Five Reasons to Hoard E Mails on Your Personal Account

Call us unorganized, but we haven't deleted one single email from our personal email account – and we’re now glad we didn’t. As we discovered, there are some benefits to not hitting the “delete” button right away

We found ourselves deep down memory lane not too long ago as we nostalgically went though a personal email inbox, literally sorting though years of emails. We found everything from emails for job applications (complete with what was then a résumé that left a tad to be desired), emails that detailed a once heartbreaking and drawn-out break up, intense and love letter-like emails from a former fling, emails sent to our friends while living it up on vacation, email chains among family members that detailed upcoming holiday or milestone birthday celebrations, and even those creepy emails that remained ignored. Call us unorganized, but we haven’t deleted one single email from our personal email account – and we’re now glad we didn’t.

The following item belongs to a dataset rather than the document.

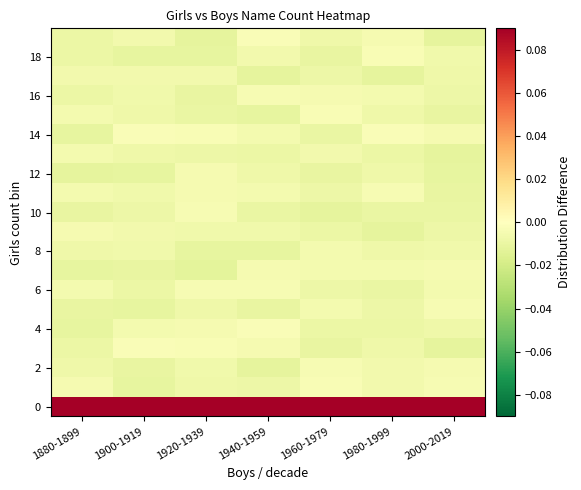

At which category does the chart reach its minimum across all series?

1920-1939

As we discovered, there are some benefits to not hitting the “delete” button right away

You’ll Laugh and Smile
Certain emails – especially email chains among the girls or the guys that immediately followed that unforgettable weekend away – are always filled with inside jokes, stories you once thought you’d never forget, and hilarious banter that reminds you of how much you love and miss your friends (and just how epic that bachelor or bachelorette weekend was). You will also stumble over other feel-good gems, like that e-card that your mom helped your grandma send on your birthday, the email that announced the births of special little people, and even heartfelt thank-you notes from friends and family. Who knows, you may also come across some half decent joke emails from back in the day when people had time for that.

You’ll Put Your Relationship Status into Perspective
Reading through old emails between you and your current significant other (SO), perhaps even ones from the start of your relationship (or before that), may be a healthy exercise in evaluating where you are now in relation and how the two of you have grown…or faded. If you’ve recently conquered a broken heart, reading heart-wrenching emails from the height of the demise of that situation may make you realize just how over him or her that you are…and you may even shake your head in disbelief as to how foolish you were to even waste one tear or typed word on them. Reading deep and passionate emails from a former fling may just make you realize you’re ready to fall for someone in that capacity again (just not for him or her, right?)  

You’ll Appreciate How Far You’ve Come in Your Career
When reading sent cover letters, resumes and other emailed professional correspondence from years ago – when the entire city was intimidating and the workforce seemed worlds away – you will (hopefully) feel better about how far you’ve come as how you’ve shed your various shades of green over the years. You may even realize you once corresponded with someone whose path you’ve since crossed professionally. Despite promotions, bonuses, awards and recognition, perhaps the most satisfying and telling measure of professional success is how you have confidently grown into your own skin and profession as an individual…and a telling way to witness the change is to read your fresh-out-of-school emails, where your intimidation and youthfulness almost resonates off the screen.

You Can Fact Check
Not deleting emails makes fact checking – dates, times, birthdays, addresses and the names of friends’ spouses and children – a tad easier for the scatterbrain. Your friend isn’t on Facebook and you need to know the date of her birthday? No problem; you can search her husband’s name in your inbox and pull up the only email from him you have, which details the plans for her birthday the year prior. Not to mention, of course, emails leave a written trail, so if you need to remind anyone of promises made or things said, referring to a previous email makes it easy to do so.  

You Realize What You’re Missing
When you come across an email chain from that softball team you played on that one summer, or that charity you were once so active in, or that group of friends you have drifted from, you may realize that you miss those things and question why they are not in your life. It may inspire you to reconnect with former passions, pastimes and people.

Of course, this is a glass half-full approach to combing through your email inbox and all of the above points can, of course, be turned on their head. Finding an email from a former SO or passionate fling may make you miss them more; you may find emails from people that make you cringe (like the time you and your best friend got into that ridiculous fight); you may sadly realize that life was better “back in the day”; and you may come across an email from someone who has passed that makes you cry. Either way, though we have since deleted the emails that will serve us little good, we are happy we’ve kept them all. Not only did it serve for hours of reflection on a rainy day sick in bed – much like rummaging through a scrapbook or shoe box of childhood keepsakes as a teenager – it served as a reminder of where we have come from and the experiences, people and places that have all collectively shaped who we are now.